Abdurrahman b. Abdullah diyor ki: "Bir ülke halkında zina ve faiz ortaya çıktığında Allah, o ülkenin helak edilmesine izin verir."
Halkı zalim olmadığı takdirde hiçbir ülkenin helak edilmeyeceğini bildiren âyet dikkate alındığında, burada helak edileceği veya şiddetli bir şekilde cezalandırılacağı bildirilen ülke, halkı yoldan çıkmış olanlardır.
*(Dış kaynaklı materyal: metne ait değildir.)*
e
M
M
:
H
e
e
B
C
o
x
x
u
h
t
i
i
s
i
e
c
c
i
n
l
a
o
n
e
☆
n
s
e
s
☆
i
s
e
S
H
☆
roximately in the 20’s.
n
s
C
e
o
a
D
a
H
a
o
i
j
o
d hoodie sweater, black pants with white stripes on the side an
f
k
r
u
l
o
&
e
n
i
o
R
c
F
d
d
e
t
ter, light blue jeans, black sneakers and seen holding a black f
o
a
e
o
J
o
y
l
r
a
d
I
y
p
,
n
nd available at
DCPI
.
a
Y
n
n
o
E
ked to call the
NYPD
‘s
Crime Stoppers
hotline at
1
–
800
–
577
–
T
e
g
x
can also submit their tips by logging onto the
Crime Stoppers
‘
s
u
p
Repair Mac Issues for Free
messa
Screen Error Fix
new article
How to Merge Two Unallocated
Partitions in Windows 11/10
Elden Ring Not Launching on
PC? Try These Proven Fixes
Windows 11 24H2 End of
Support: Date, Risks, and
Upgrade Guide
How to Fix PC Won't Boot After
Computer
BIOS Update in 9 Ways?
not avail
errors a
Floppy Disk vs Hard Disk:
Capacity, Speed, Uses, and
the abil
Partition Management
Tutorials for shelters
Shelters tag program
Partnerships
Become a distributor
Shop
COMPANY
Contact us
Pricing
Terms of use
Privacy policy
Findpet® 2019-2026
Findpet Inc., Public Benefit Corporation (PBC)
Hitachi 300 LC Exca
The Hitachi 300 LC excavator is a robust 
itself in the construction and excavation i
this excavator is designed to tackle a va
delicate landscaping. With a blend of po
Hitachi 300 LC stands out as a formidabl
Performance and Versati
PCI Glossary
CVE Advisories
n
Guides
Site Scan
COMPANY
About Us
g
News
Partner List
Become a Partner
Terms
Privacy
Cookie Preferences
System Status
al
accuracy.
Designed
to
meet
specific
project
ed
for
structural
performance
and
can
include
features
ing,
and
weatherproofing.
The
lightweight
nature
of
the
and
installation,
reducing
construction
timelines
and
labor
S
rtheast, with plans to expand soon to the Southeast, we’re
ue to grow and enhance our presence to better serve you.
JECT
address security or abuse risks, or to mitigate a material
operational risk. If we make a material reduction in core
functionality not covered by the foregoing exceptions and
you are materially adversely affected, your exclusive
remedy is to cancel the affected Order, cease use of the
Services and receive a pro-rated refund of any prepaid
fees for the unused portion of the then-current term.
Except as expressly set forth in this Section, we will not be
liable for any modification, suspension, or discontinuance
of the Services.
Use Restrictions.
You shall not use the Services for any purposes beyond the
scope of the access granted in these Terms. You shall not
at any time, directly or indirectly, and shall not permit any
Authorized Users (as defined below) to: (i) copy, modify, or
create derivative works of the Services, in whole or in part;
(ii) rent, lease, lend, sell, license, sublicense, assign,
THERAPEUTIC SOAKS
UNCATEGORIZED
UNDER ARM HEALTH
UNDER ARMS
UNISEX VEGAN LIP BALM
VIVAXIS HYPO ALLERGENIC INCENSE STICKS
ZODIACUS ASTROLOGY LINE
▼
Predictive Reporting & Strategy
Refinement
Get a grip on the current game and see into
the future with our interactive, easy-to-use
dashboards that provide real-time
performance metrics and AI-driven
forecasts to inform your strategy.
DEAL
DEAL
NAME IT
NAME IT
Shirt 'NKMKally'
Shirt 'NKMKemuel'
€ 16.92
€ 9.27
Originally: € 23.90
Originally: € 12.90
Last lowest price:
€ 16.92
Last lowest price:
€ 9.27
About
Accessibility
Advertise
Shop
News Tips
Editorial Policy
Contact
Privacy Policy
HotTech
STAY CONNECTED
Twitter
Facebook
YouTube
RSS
Önceki âyetlerle ilişki kurup değerlendirildiğinde bu âyet öncelikle Allah'ın birliğini ve peygamberliğini tanımamakta direnen, Müslumanlara karşı haksız, zalim ve baskıcı tutumlarını sürdüren putperest Araplara karşı bir uyarıdır; onlara, "Ya bu yanlış tutumda ısrar etmekten vazgeçersiniz ya da eskilerin başına gelmiş olanlar sizin de başınıza gelir." denilmektedir. Çünkü "Bu, kitapta yazılıdır" yani Allah'ın şaşmaz yasasıdır. İnkarcılık, ahlâk bozukluğu ve zulümle birlikte varlığını sürdürebilmiş hiçbir uygarlık yoktur. Kur'an bu gerçeğe geçmiş kavimlerden sık sık örnekler vermektedir.